THE DATA below:
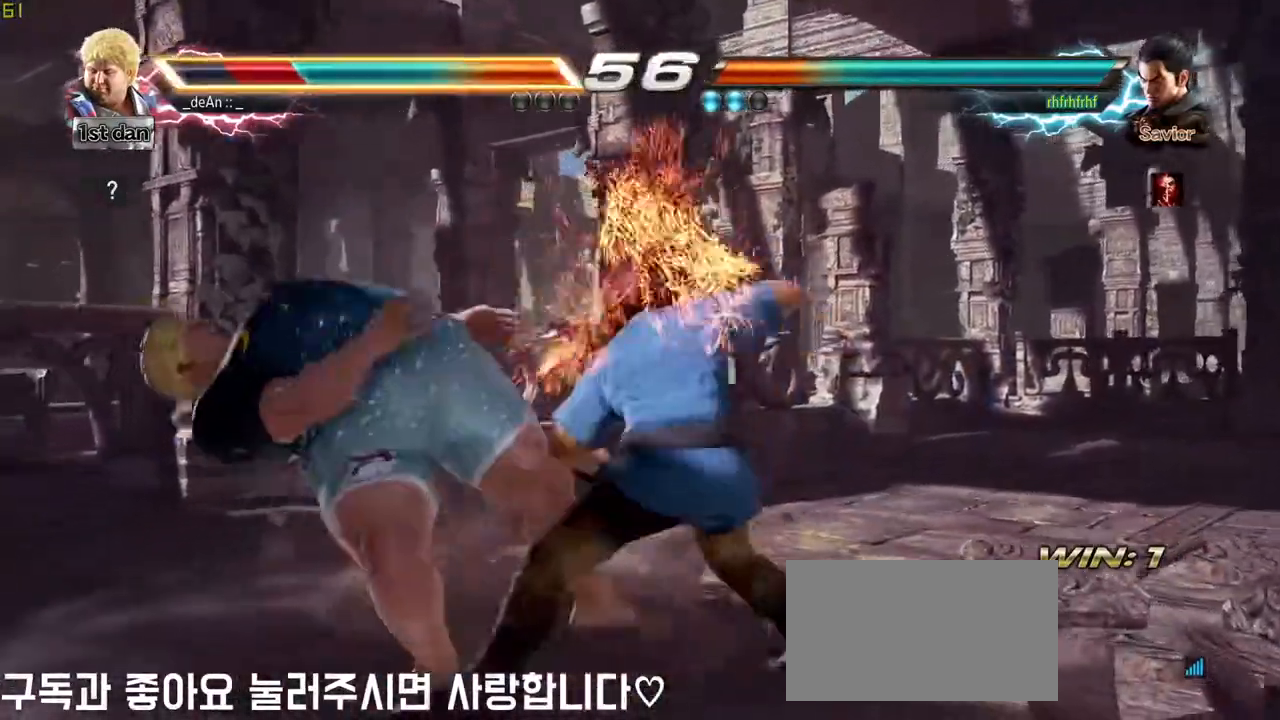
{"buttons": [], "left_stick": "left", "events": []}
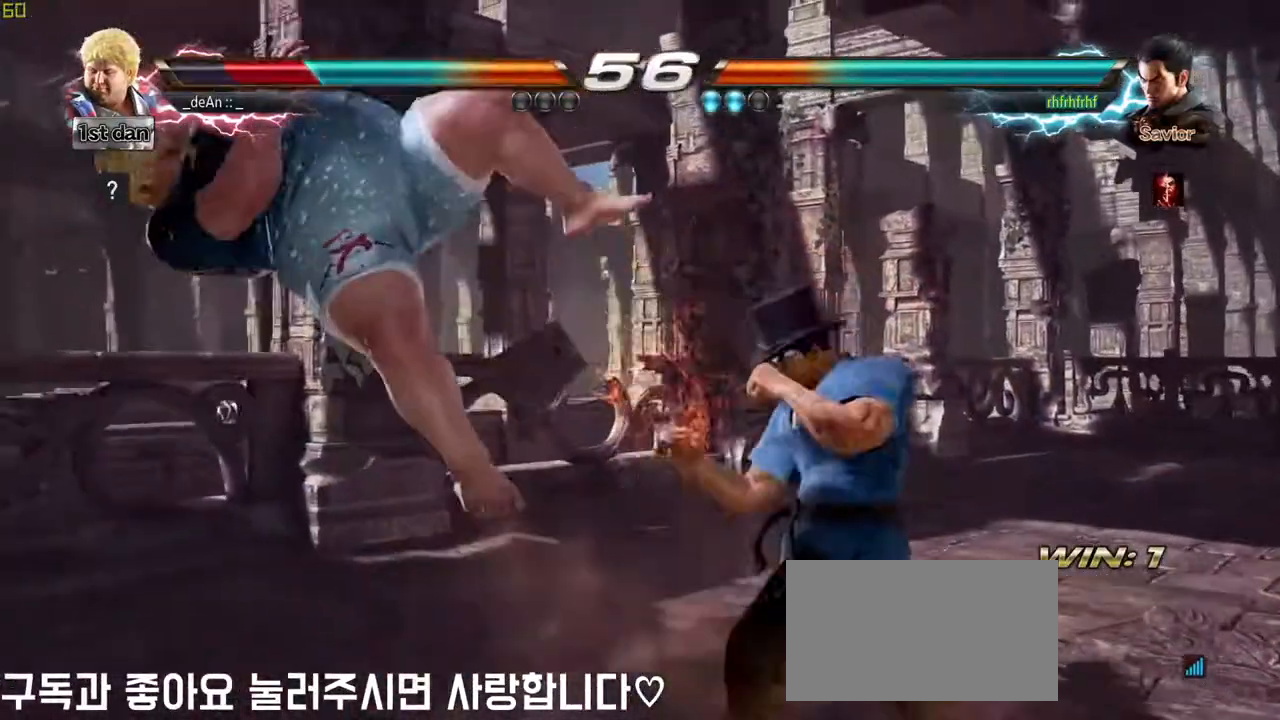
{"buttons": [], "left_stick": "left", "events": []}
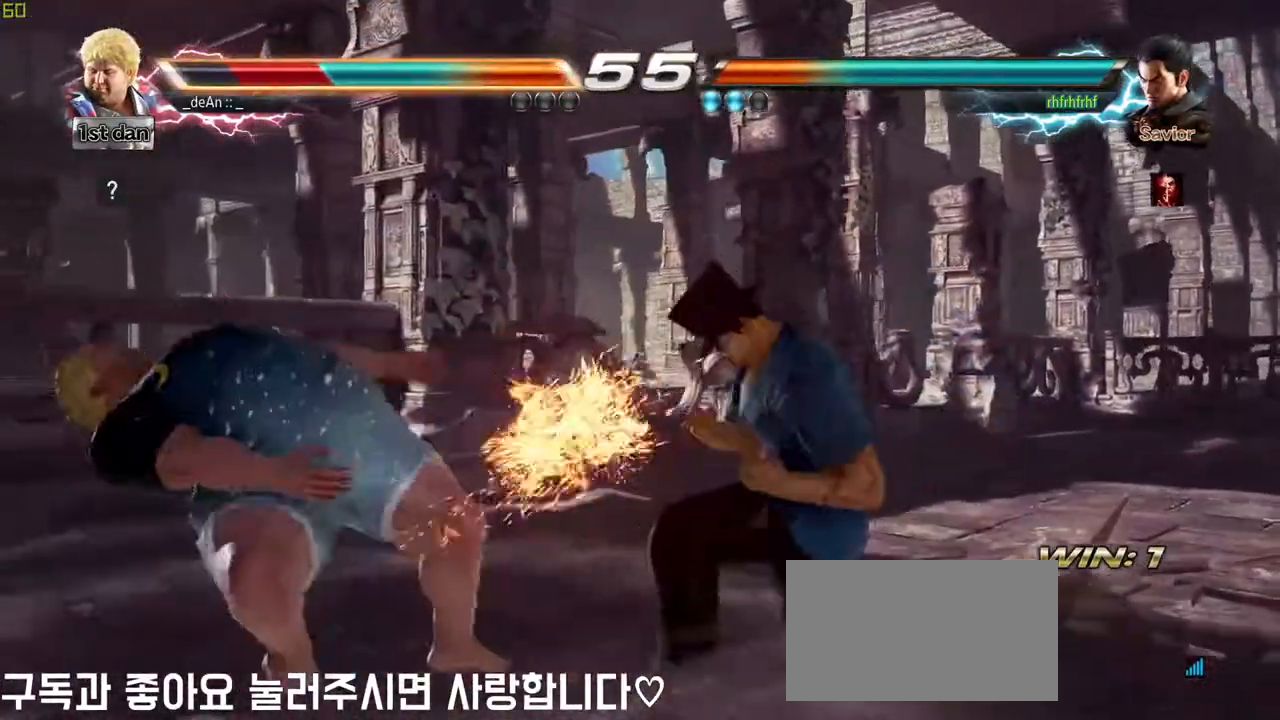
{"buttons": ["SQUARE"], "left_stick": "left", "events": [[400, "SQUARE", "down"]]}
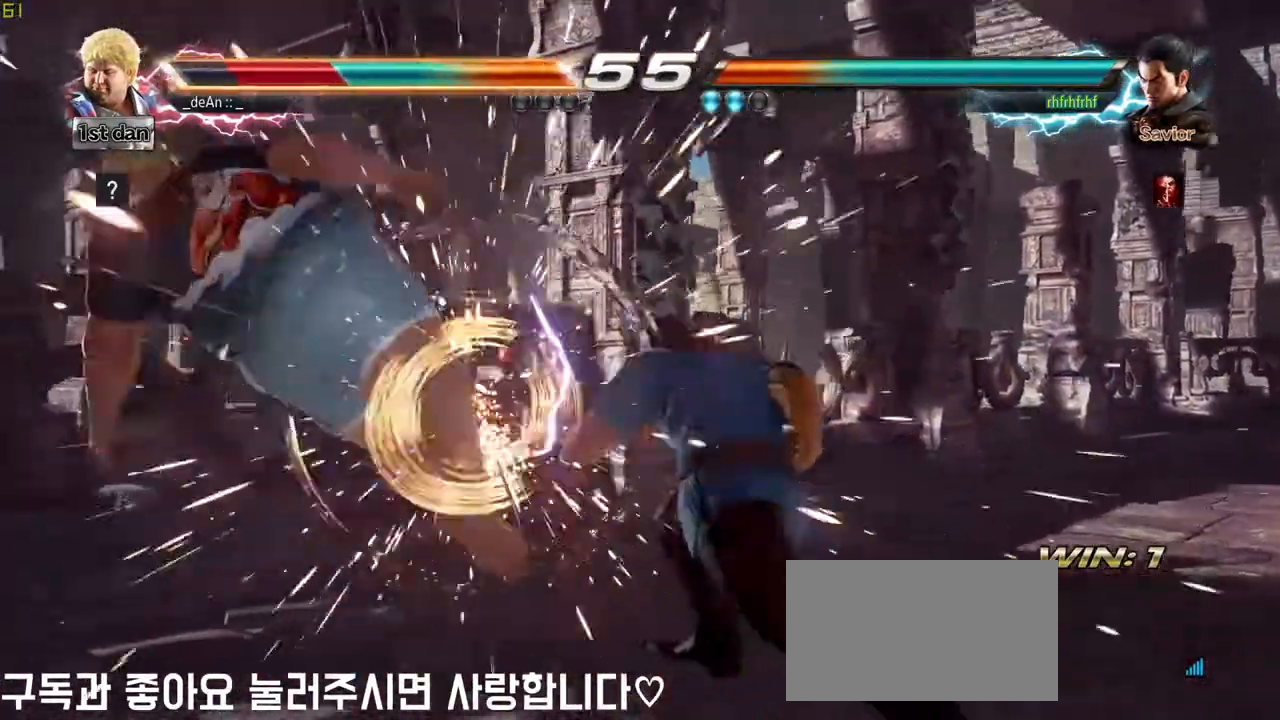
{"buttons": [], "left_stick": "left", "events": [[17, "SQUARE", "up"], [417, "SQUARE", "down"], [500, "SQUARE", "up"]]}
End of THE DATA.
WHAT YOU HAVE TO DO
Using the material above, set down every line exactly, but skip the pictures.

WORKED SOLUTION
{"buttons": [], "left_stick": "left", "events": []}
{"buttons": [], "left_stick": "left", "events": []}
{"buttons": ["SQUARE"], "left_stick": "left", "events": [[400, "SQUARE", "down"]]}
{"buttons": [], "left_stick": "left", "events": [[17, "SQUARE", "up"], [417, "SQUARE", "down"], [500, "SQUARE", "up"]]}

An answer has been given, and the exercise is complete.